Expected behavior Being slow it is ok but at least it should complete

Environment (please complete the following information):

cccaballero commented 1 year ago

Seems like I have the same problem, I installed on my local PC using the following docker-comopse.yml to test:

version: '3'

services:
  botpress:
    image: botpress/server
    expose:
      - 3000
    ports:
      - "3000:3000"
    environment:
      - DATABASE_URL=postgres://postgres:secretpw@postgres:5435/botpress_db
    depends_on:
      - postgres
    volumes:
      - ./build/botpress/data:/botpress/data

  postgres:
    image: postgres:11.2-alpine
    expose:
      - 5435
    environment:
      PGPORT: 5435
      POSTGRES_DB: botpress_db
      POSTGRES_PASSWORD: secretpw
      POSTGRES_USER: postgres
    volumes:
      - pgdata:/var/lib/postgresql/data

volumes:
  pgdata:

This is all I can see in the logs:

botpress_1 | 04/17/2023 00:17:21.386 [NLU] training-queue [test01/87443a324c26b933.b7f4a95061d75566.3265.en] Training Queued.
botpress_1 | 04/17/2023 00:17:21.692 [NLU] Engine:training Training worker successfully started on process with pid 180.

I am using to test a new bot called test01 from the Small Talk template and without making changes.

I have not been able to complete any training, the maximum that I have been able to reach is 80%

sebburon commented 1 year ago

How much memory is accessible to your Botpress containers?
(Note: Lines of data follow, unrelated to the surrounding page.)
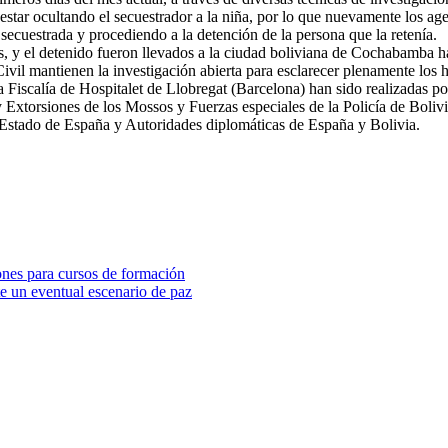
star ocultando el secuestrador a la niña, por lo que nuevamente los age
a secuestrada y procediendo a la detención de la persona que la retenía.
s, y el detenido fueron llevados a la ciudad boliviana de Cochabamba h
ivil mantienen la investigación abierta para esclarecer plenamente los 
la Fiscalía de Hospitalet de Llobregat (Barcelona) han sido realizadas 
xtorsiones de los Mossos y Fuerzas especiales de la Policía de Bolivia,
 Estado de España y Autoridades diplomáticas de España y Bolivia.
ones para cursos de formación
e un eventual escenario de paz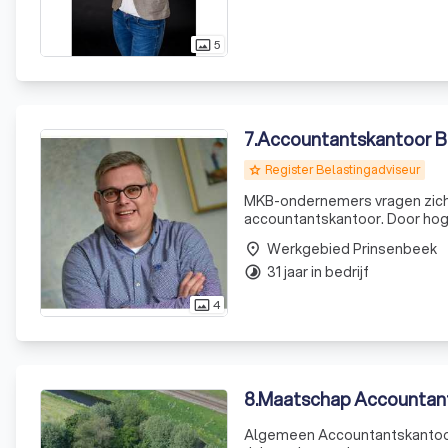
5
photo_size_select_actual
7
.
Accountantskantoor 
Register Belastingadviseur
grade
MKB-ondernemers vragen zich 
accountantskantoor. Door hog
vaktechniek leggen accountant
Werkgebied Prinsenbeek
place
meerwaarde ervaren van een
31 jaar in bedrijf
timelapse
4
photo_size_select_actual
8
.
Maatschap Accountan
Algemeen Accountantskantoor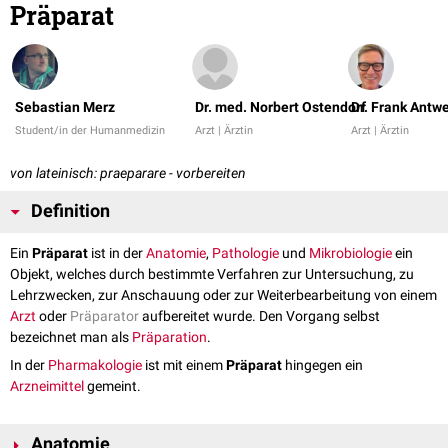
Präparat
Sebastian Merz
Dr. med. Norbert Ostendorf
Dr. Frank Antw
Student/in der Humanmedizin
Arzt | Ärztin
Arzt | Ärztin
von lateinisch: praeparare - vorbereiten
Definition
Ein
Präparat
ist in der
Anatomie
,
Pathologie
und
Mikrobiologie
ein
Objekt, welches durch bestimmte Verfahren zur Untersuchung, zu
Lehrzwecken, zur Anschauung oder zur Weiterbearbeitung von einem
Arzt
oder
Präparator
aufbereitet wurde. Den Vorgang selbst
bezeichnet man als
Präparation
.
In der
Pharmakologie
ist mit einem
Präparat
hingegen ein
Arzneimittel
gemeint.
Anatomie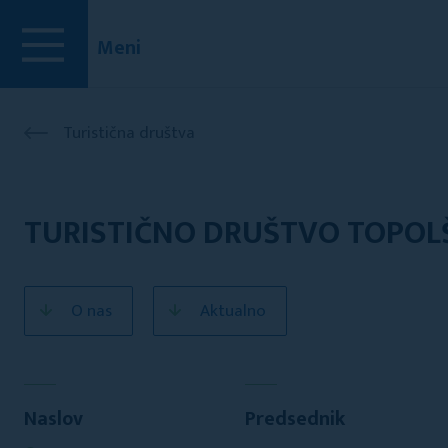
Meni
Turistična društva
TURISTIČNO DRUŠTVO TOPOL
O nas
Aktualno
Naslov
Predsednik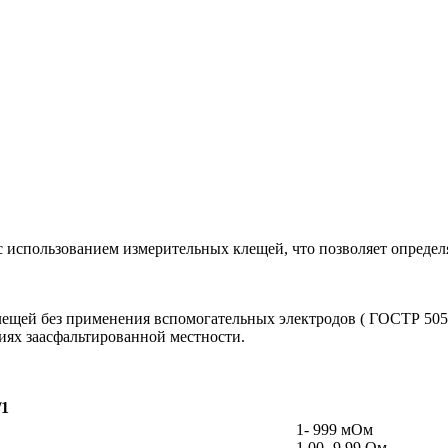
с использованием измерительных клещей, что позволяет определя
лещей без применения вспомогательных электродов ( ГОСТР 5057
иях заасфальтированной местности.
/1
1- 999 мОм
1,00 -9,99 Ом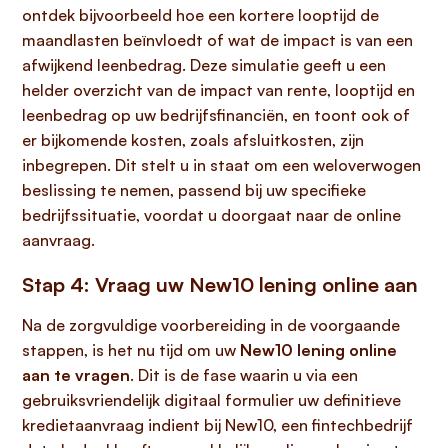
ontdek bijvoorbeeld hoe een kortere looptijd de
maandlasten beïnvloedt of wat de impact is van een
afwijkend leenbedrag. Deze simulatie geeft u een
helder overzicht van de impact van rente, looptijd en
leenbedrag op uw bedrijfsfinanciën, en toont ook of
er bijkomende kosten, zoals afsluitkosten, zijn
inbegrepen. Dit stelt u in staat om een weloverwogen
beslissing te nemen, passend bij uw specifieke
bedrijfssituatie, voordat u doorgaat naar de online
aanvraag.
Stap 4: Vraag uw New10 lening online aan
Na de zorgvuldige voorbereiding in de voorgaande
stappen, is het nu tijd om uw
New10 lening online
aan te vragen
. Dit is de fase waarin u via een
gebruiksvriendelijk digitaal formulier uw definitieve
kredietaanvraag indient bij New10, een fintechbedrijf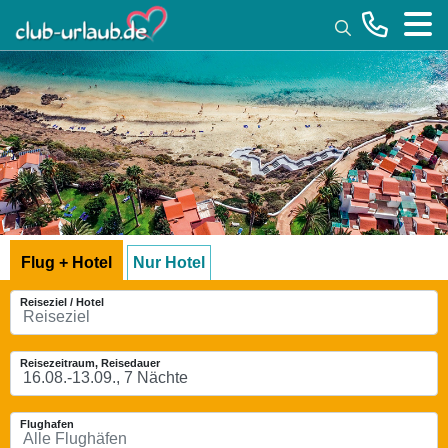
Toggle
Flug + Hotel
Nur Hotel
Reiseziel / Hotel
Reisezeitraum, Reisedauer
Flughafen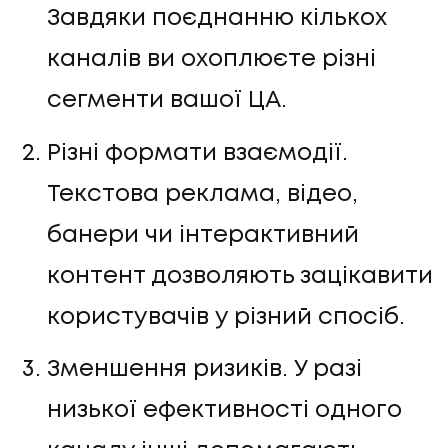
Завдяки поєднанню кількох
каналів ви охоплюєте різні
сегменти вашої ЦА.
Різні формати взаємодії.
Текстова реклама, відео,
банери чи інтерактивний
контент дозволяють зацікавити
користувачів у різний спосіб.
Зменшення ризиків. У разі
низької ефективності одного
Usually, when the training stops between 80 and 99% it's because the training process was killed by the OS because it was using too much memory.

Make sure your Botpress node has access to at least 3GB of ram.

Thanks,

cccaballero commented 1 year ago

@sebburon I don't think it's a memory problem, I don't have any limits defined for the docker container, and I have plenty of ram. This is what docker stats tells me:

MEM USAGE / LIMIT
573.6MiB / 38.88GiB